In this context, Haltadefinizione renewed and expanded its participation in the festival with two new projects, developed in partnership with the Kunsthistorisches Museum in Vienna and DESY – Deutsches Elektronen-Synchrotron – and presented in the immersive Deep Space 8K environment.
The Triumph of Bacchus by Michaelina Wautier, 1655/59, Kunsthistorisches Museum (©) Haltadefinizione
Both projects represent cutting-edge collaborations between art and technology. The project with the Kunsthistorisches Museum highlighted a seventeenth-century masterpiece by the Flemish painter Michaelina Wautier: The Triumph of Bacchus. The monumental canvas was digitized by Haltadefinizione using gigapixel technology through a photographic campaign of about 200 individual shots, resulting in a 15-gigabyte image file.
During the event The Triumph of Bacchus by Michaelina Wautier. Gigapixel Image from the Kunsthistorisches Museum, Charlotte Roosen—art historian and assistant curator for Flemish Baroque painting at the Viennese museum—guided the audience through the digital work, revealing its extraordinary detail and the expressive power of the artist.

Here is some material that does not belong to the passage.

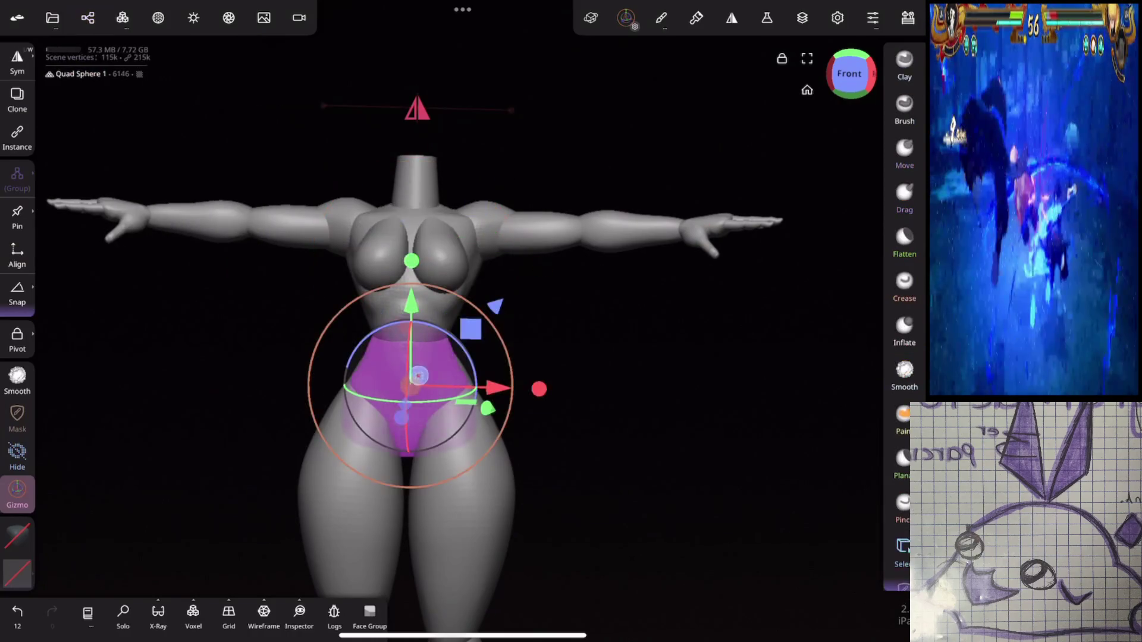
scroll(904, 238, "up", 5)
key("ctrl+z")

Quantum Transformation I, Photo Deep Space: Magdalena Sick-Leitner / Ars Electronica
The second project, Quantum Computers & Art, developed in collaboration with DESY – Deutsches Elektronen-Synchrotron, one of Germany’s leading research centers, explored the potential of quantum computers as tools for artistic creation. At the center of the presentation was Quantum Transformation I, an oil painting inspired by Caravaggio’s famous Narcissus, which entered into dialogue with the gigapixel digital twin of the Baroque masterpiece, created in partnership with the Gallerie Nazionali di Arte Antica in Rome.
Haltadefinizione’s participation in Ars Electronica Festival 2025 confirms that digital innovation and artificial intelligence are not merely technological tools, but true catalysts for a new aesthetic experience—a path that makes artistic heritage more accessible, engaging, and closer to an ever wider audience.